Image: Annegret Hilse/REUTERS

German Chancellor Olaf Scholz has addressed lawmakers about his coalition government’s budget crisis. Ministers must fill a hole in state finances after a bombshell Constitutional Court ruling on borrowing.

Germany’s lower house of parliament, the Bundestag, is debating the country’s budget shortfall on Tuesday after Chancellor Olaf Scholz’s statement to lawmakers.

A gap in government finances emerged after the Constitutional Court earlier this month ruled that unused pandemic funds could not be repurposed for climate and green industry projects.

The court said the state could not rechannel reserve emergency loans for separate post-pandemic projects because this did not meet the constitutional requirements for emergency borrowing — blowing a hole in the government’s budget.

What was said in the Bundestag?

Scholz said the ruling would have an impact on Germany’s various levels of government from this time on.

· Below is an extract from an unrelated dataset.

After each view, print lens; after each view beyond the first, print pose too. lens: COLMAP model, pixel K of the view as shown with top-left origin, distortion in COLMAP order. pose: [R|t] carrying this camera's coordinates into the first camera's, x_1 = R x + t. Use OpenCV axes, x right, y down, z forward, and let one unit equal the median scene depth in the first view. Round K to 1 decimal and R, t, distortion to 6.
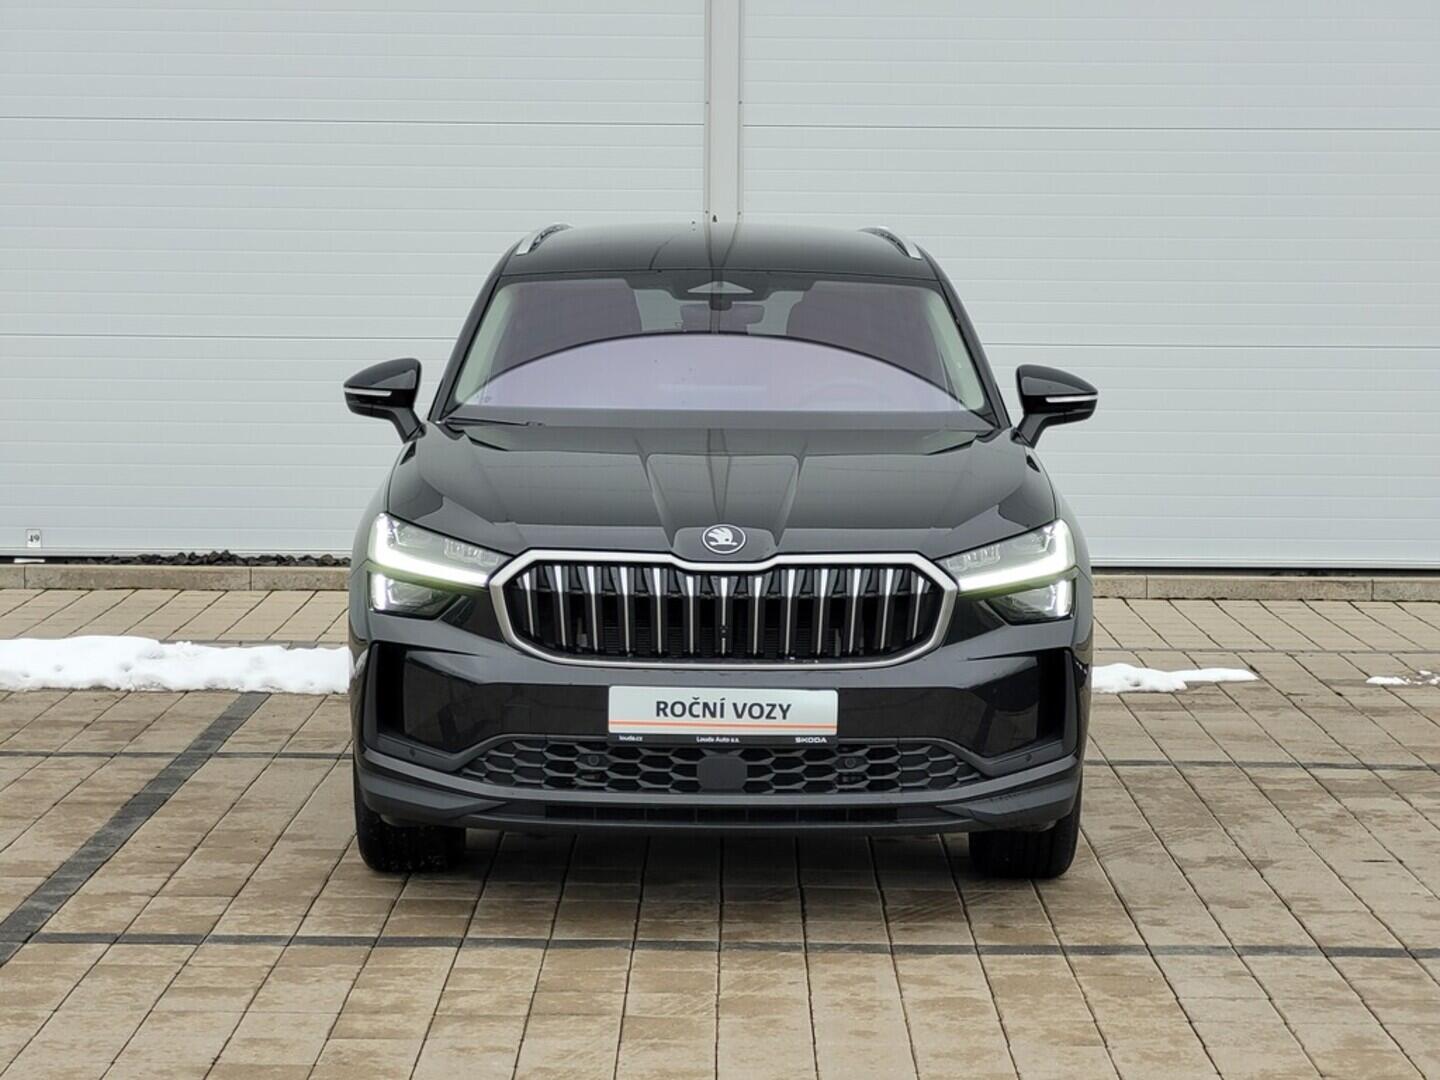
lens RADIAL K [[3052.9, 0, 720.0], [0, 3052.9, 540.0], [0, 0, 1]] dist [-0.083076, 0.819427]
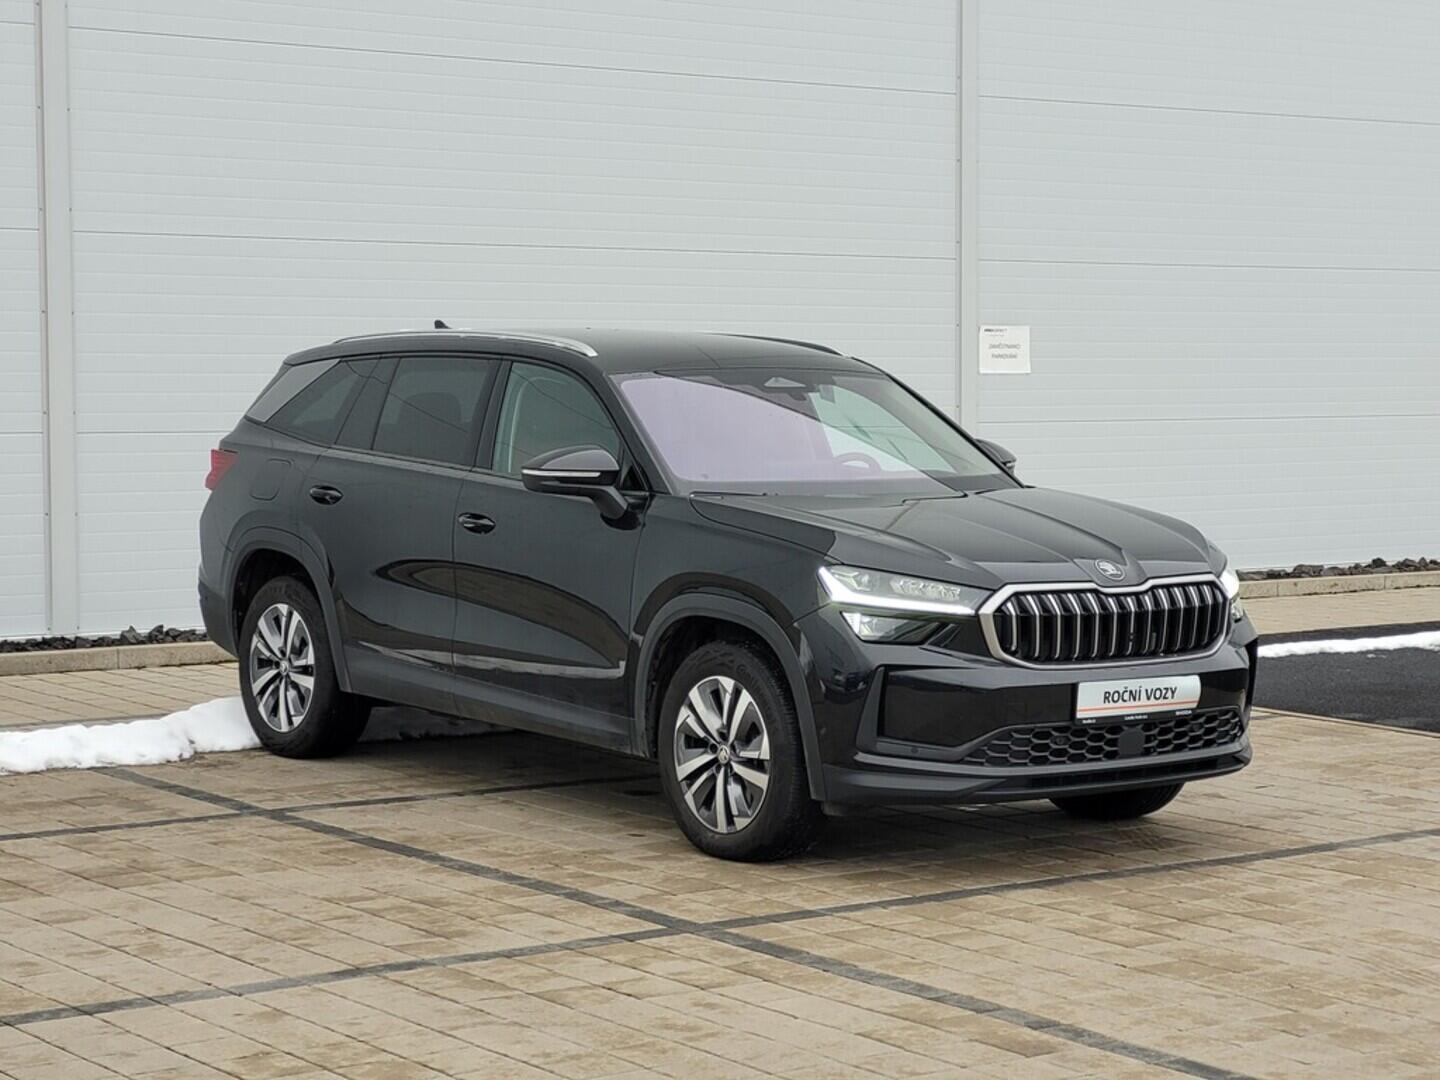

“This ruling creates a new reality — for the federal government and for all current and future governments, federal and state. A reality that, however, it makes important and widely shared goals more difficult for our country to achieve.”

The chancellor admitted that his government would have taken different decisions had this new reality been clear when it took power two years ago.

“With knowledge of the current decision, we would have taken different paths in winter 2021,” he said.

Ending his speech, Scholz said he would move forward “with the necessary calm and with responsibility for our country. That’s what I stand for as chancellor.”